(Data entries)
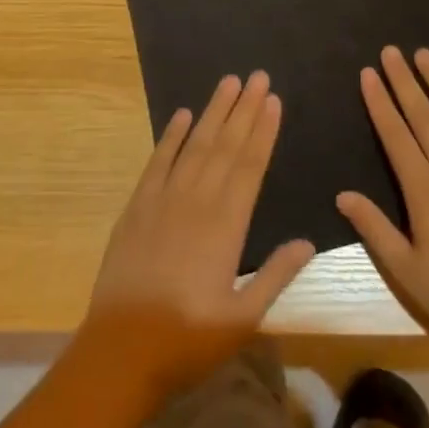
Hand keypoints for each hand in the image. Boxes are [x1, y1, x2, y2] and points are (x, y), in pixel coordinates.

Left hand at [84, 71, 315, 401]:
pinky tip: (181, 115)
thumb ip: (276, 275)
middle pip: (225, 145)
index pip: (250, 166)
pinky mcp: (137, 207)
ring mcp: (164, 200)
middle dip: (244, 109)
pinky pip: (158, 162)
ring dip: (213, 112)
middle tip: (258, 76)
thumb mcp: (242, 318)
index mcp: (227, 225)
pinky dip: (170, 136)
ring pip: (194, 145)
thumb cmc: (187, 340)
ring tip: (229, 82)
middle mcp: (197, 201)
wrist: (120, 351)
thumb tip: (308, 241)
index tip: (274, 100)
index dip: (264, 131)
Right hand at [337, 47, 428, 356]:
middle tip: (392, 50)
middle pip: (425, 116)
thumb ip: (375, 228)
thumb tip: (342, 195)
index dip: (380, 102)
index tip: (368, 73)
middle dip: (405, 80)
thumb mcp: (407, 271)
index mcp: (424, 190)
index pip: (395, 135)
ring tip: (425, 55)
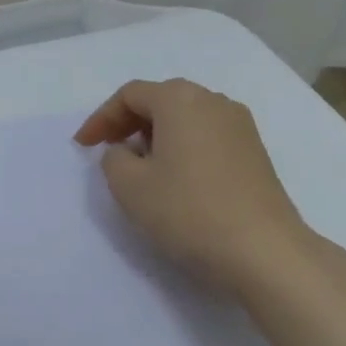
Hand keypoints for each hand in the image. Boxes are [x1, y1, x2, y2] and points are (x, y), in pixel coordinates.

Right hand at [75, 79, 314, 293]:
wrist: (263, 250)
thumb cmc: (187, 210)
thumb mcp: (128, 185)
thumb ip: (113, 158)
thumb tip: (127, 151)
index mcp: (180, 100)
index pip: (129, 95)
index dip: (100, 118)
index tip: (82, 146)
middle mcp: (213, 101)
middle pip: (160, 99)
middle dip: (128, 122)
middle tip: (108, 149)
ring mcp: (240, 126)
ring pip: (186, 117)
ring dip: (156, 134)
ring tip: (139, 165)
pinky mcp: (255, 152)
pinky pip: (206, 136)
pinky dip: (182, 146)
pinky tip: (174, 177)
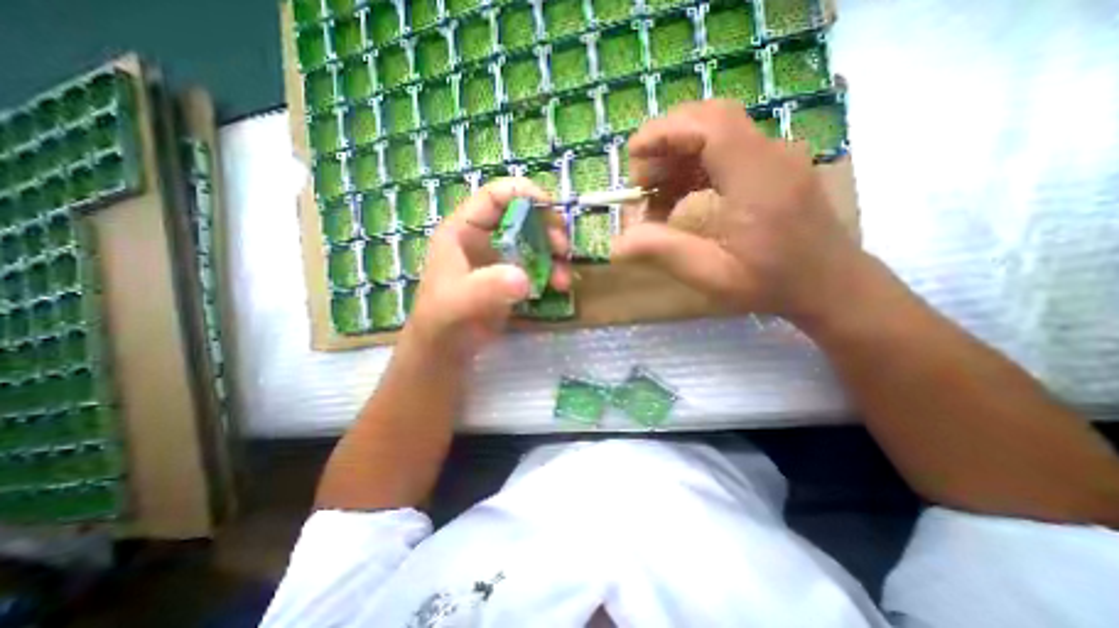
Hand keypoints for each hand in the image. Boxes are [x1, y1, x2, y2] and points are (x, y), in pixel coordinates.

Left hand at [406, 180, 570, 359]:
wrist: (447, 350)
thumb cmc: (443, 320)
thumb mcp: (459, 302)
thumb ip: (487, 288)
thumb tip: (524, 279)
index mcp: (463, 230)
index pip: (494, 196)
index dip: (523, 193)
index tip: (551, 209)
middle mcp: (484, 238)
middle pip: (522, 216)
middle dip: (548, 228)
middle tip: (563, 248)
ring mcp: (500, 258)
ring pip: (535, 241)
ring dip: (555, 255)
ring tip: (563, 279)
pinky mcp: (512, 276)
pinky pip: (538, 264)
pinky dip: (553, 272)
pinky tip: (559, 286)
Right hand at [616, 102, 858, 324]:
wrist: (829, 284)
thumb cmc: (771, 283)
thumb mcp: (712, 274)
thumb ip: (663, 252)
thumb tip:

• _The task_
Once the pictures are removed, reproduce the remaining entries above exactly.

• _Result of this exercise_
Hand keypoints for each hand in the image. Boxes are [x1, y1, x2, y2] and points are (x, y), in pixel coordinates.

Left hand at [84, 71, 315, 401]:
pinky tip: (181, 115)
thumb ip: (276, 275)
middle pip: (225, 145)
index pip: (250, 166)
pinky mcp: (137, 207)
ring mcp: (164, 200)
middle dip: (244, 109)
pinky pip: (158, 162)
ring dip: (213, 112)
middle tip: (258, 76)
thumb mcp: (242, 318)
index mcp: (227, 225)
pinky dip: (170, 136)
ring pip: (194, 145)
thumb cmc: (187, 340)
ring tip: (229, 82)
middle mcp: (197, 201)
wrist: (120, 351)
thumb tip: (308, 241)
index tip: (274, 100)
index dip: (264, 131)
Right hand at [337, 47, 428, 356]:
middle tip: (392, 50)
middle pip: (425, 116)
thumb ip: (375, 228)
thumb tip: (342, 195)
index dip: (380, 102)
index tip: (368, 73)
middle dip: (405, 80)
thumb mcp: (407, 271)
index mcp: (424, 190)
index pip: (395, 135)
ring tip: (425, 55)
Hand keypoints for each hand in the image. Boxes are [x1, y1, x2, y2] and points are (x, y), in pixel coordinates.

Right hand at [75, 79, 314, 293]:
wrist: (263, 250)
thumb cmc: (187, 210)
thumb mcp: (128, 185)
thumb ip: (113, 158)
thumb tip: (127, 151)
index mcp: (180, 100)
index pip: (129, 95)
index dip: (100, 118)
index tip: (82, 146)
middle mcp: (213, 101)
middle pip: (160, 99)
middle dip: (128, 122)
middle tip: (108, 149)
ring mcp: (240, 126)
ring pip: (186, 117)
ring dip: (156, 134)
ring tip: (139, 165)
pinky mcp: (255, 152)
pinky pip: (206, 136)
pinky dip: (182, 146)
pinky tip: (174, 177)
Hand keypoints for each hand in the image. Boxes are [x1, y1, x2, y2] and points are (x, y), in pixel coordinates.

Left hand at [406, 180, 570, 359]:
wrist: (447, 350)
thumb cmc: (443, 320)
thumb mcp: (459, 302)
thumb ip: (487, 288)
thumb tip: (524, 279)
index mcp: (463, 230)
index pip: (494, 196)
index dip: (523, 193)
index tip: (551, 209)
middle mcp: (484, 238)
middle pip: (522, 216)
middle dip: (548, 228)
middle tip: (563, 248)
ring mcp: (500, 258)
ring pip: (535, 241)
ring dip: (555, 255)
ring tip: (563, 279)
pinky mcp: (512, 276)
pinky pip: (538, 264)
pinky dip: (553, 272)
pinky tip: (559, 286)
Right hand at [616, 102, 858, 324]:
wrist: (829, 284)
thumb cmc: (771, 283)
thumb mcp: (712, 274)
thumb ip: (663, 252)
thumb tip:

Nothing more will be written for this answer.